Sarbanes-Oxley wirkt sich aus

Der Sarbanes-Oxley-Act, der neue Bilanzprü-fungs- und Haftungsregeln mit sich bringt, könnte gravierende Auswirkungen auf den Umsatz von Softwareanbietern haben - allerdings anders als ursprünglich gedacht. Die Investmentbank JMP Securities reduzierte vergangene Woche ihre SAP-Einschätzung von "market perform" auf "market underperform". Das Kursziel wurde auf 30 Dollar gesenkt, was etwa 20 Prozent unter dem aktuellen Kurs liegt.

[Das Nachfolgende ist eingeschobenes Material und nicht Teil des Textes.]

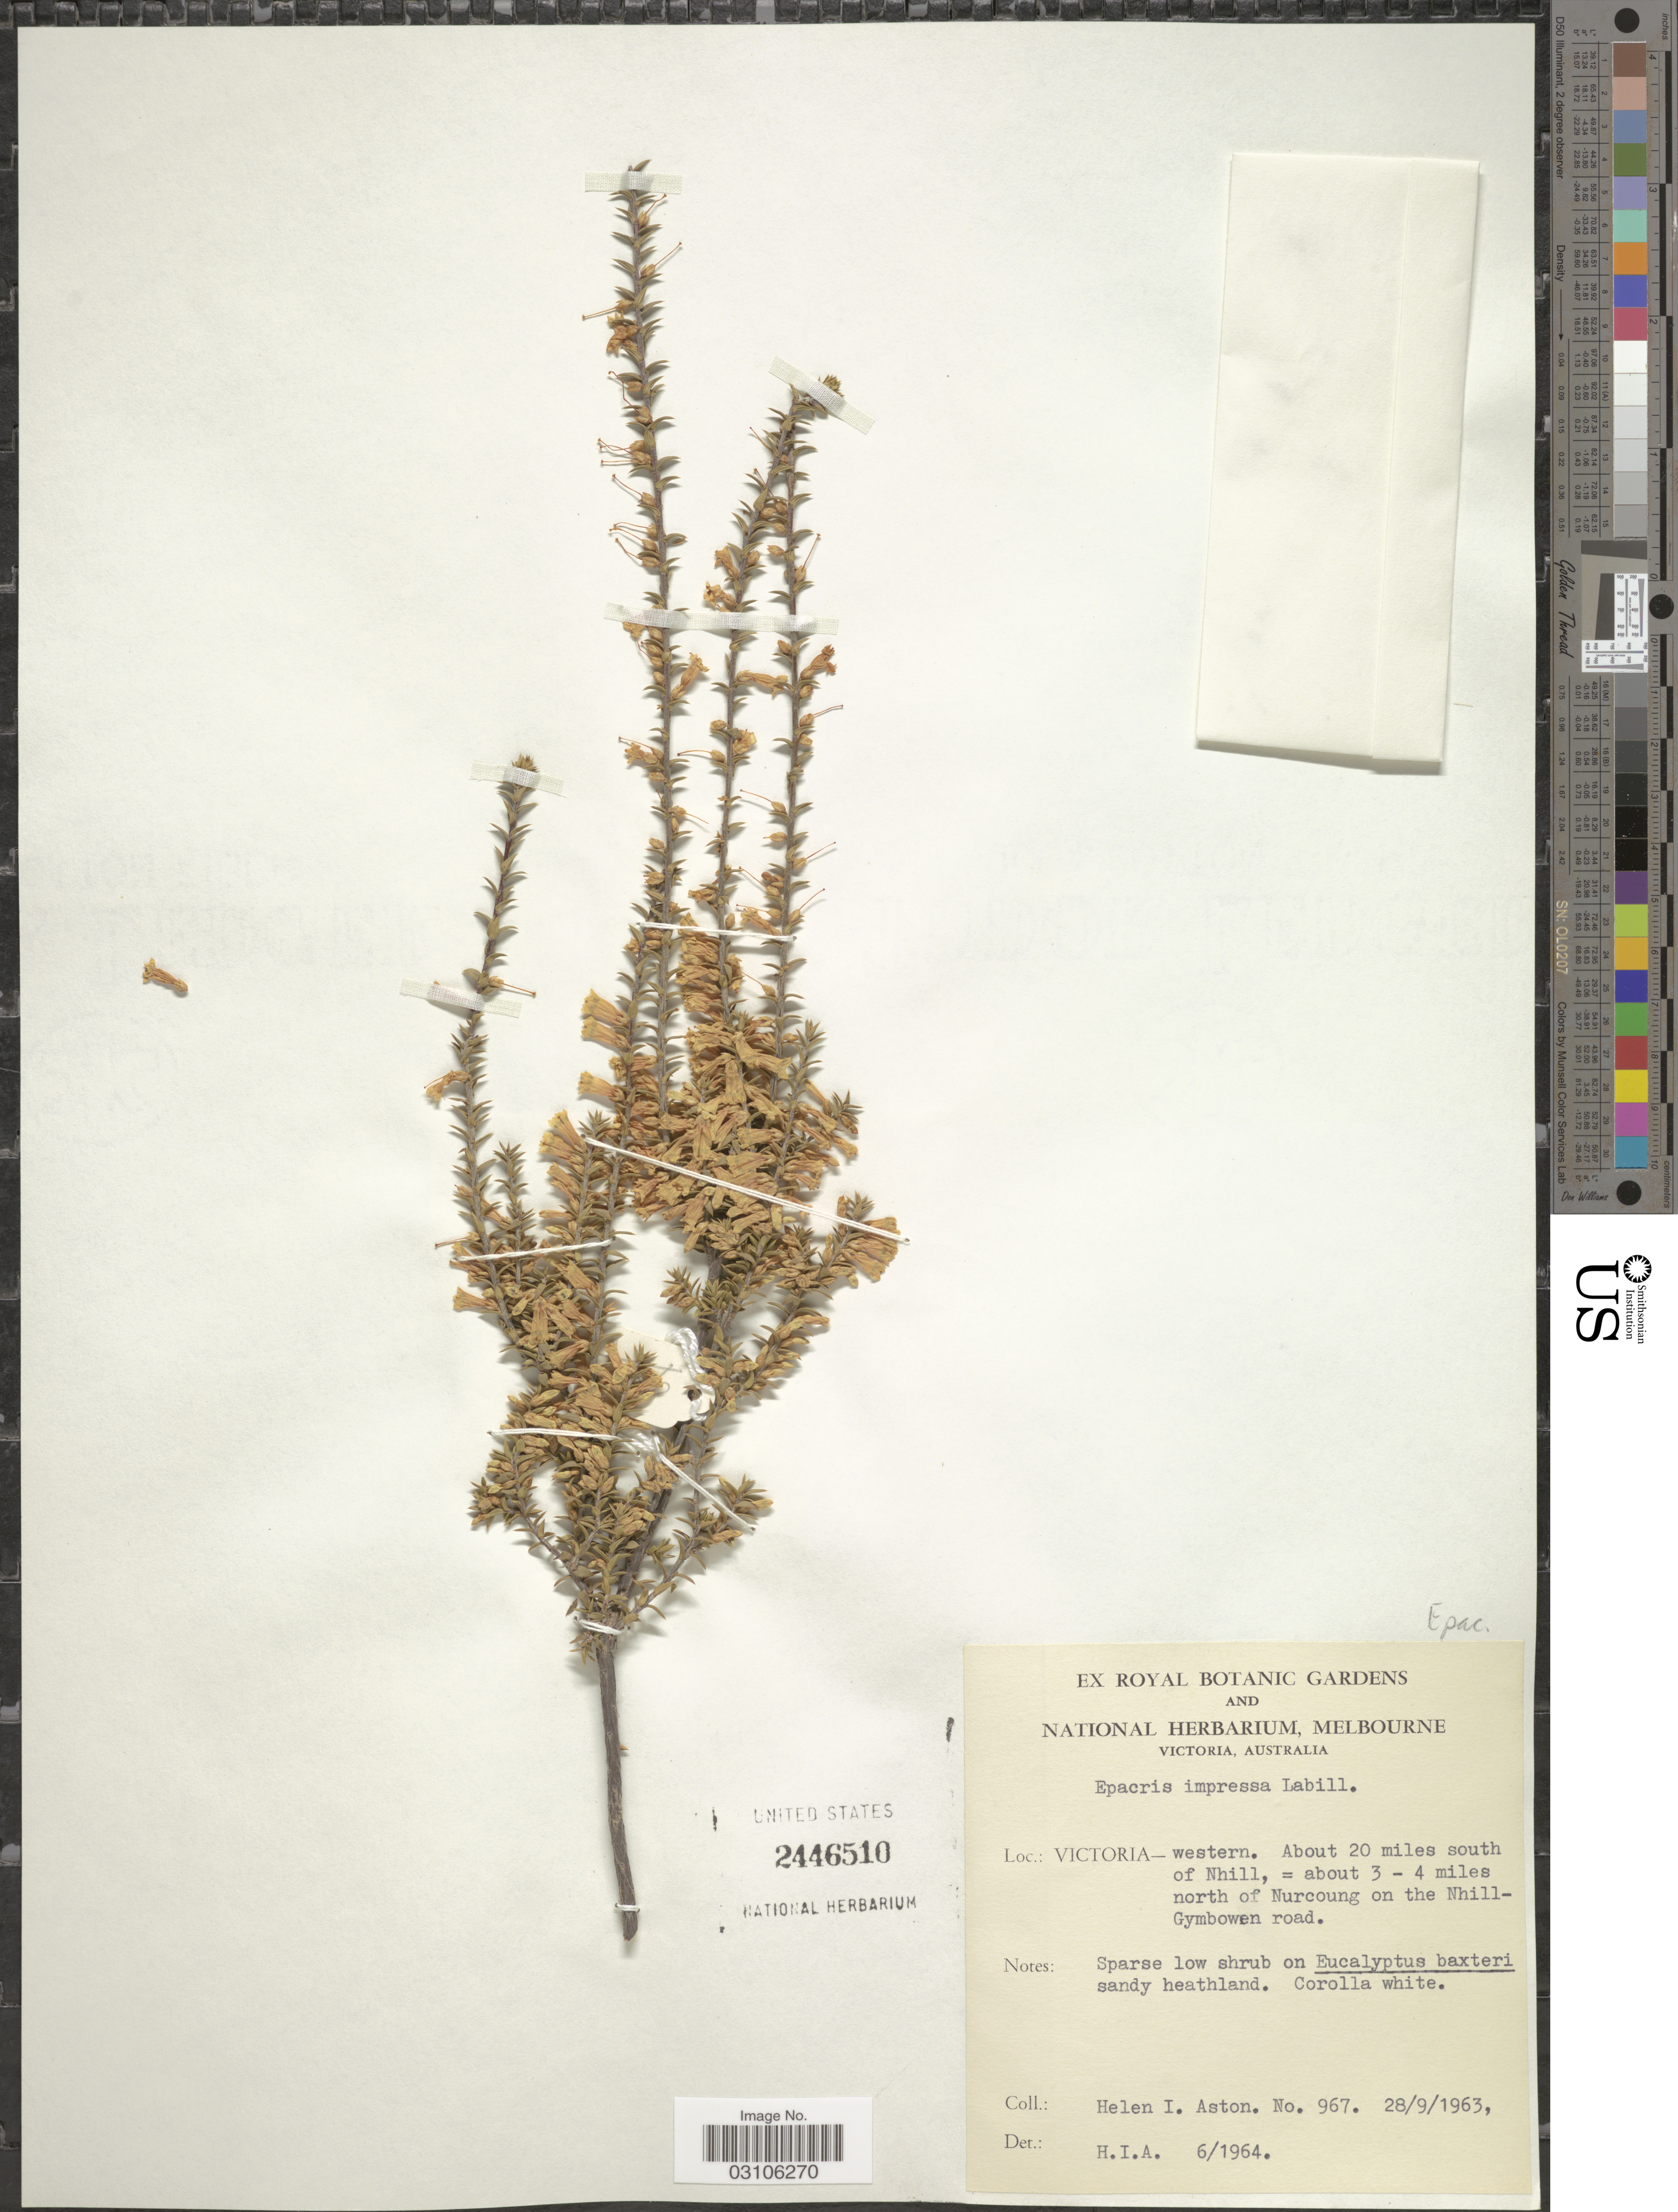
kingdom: Plantae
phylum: Tracheophyta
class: Magnoliopsida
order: Ericales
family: Ericaceae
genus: Epacris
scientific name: Epacris impressa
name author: Labill.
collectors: H. I. Aston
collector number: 967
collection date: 1963-09-28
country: Australia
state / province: Victoria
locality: Victoria - western. About 20 miles south of Nhill, = about 3-4 miles north of Nurcoung on the Nhill-Gymbowen road.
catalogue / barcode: US 2446510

Hintergrund sei die Entscheidung einiger US-amerikanischer Firmen, die Implementierung von ERP-Systemen einzufrieren. In den kommenden Monaten würden keine neuen Programme eingeführt, so JMP, sondern verstärkt die bestehenden Anwendungen an das Gesetz angepasst. Die größten Auswirkungen habe dies auf ERP-Anbieter, worunter vor allem der Marktführer SAP leiden werde, hieß es. Ein SAP-Sprecher in den USA widersprach dieser Einschätzung.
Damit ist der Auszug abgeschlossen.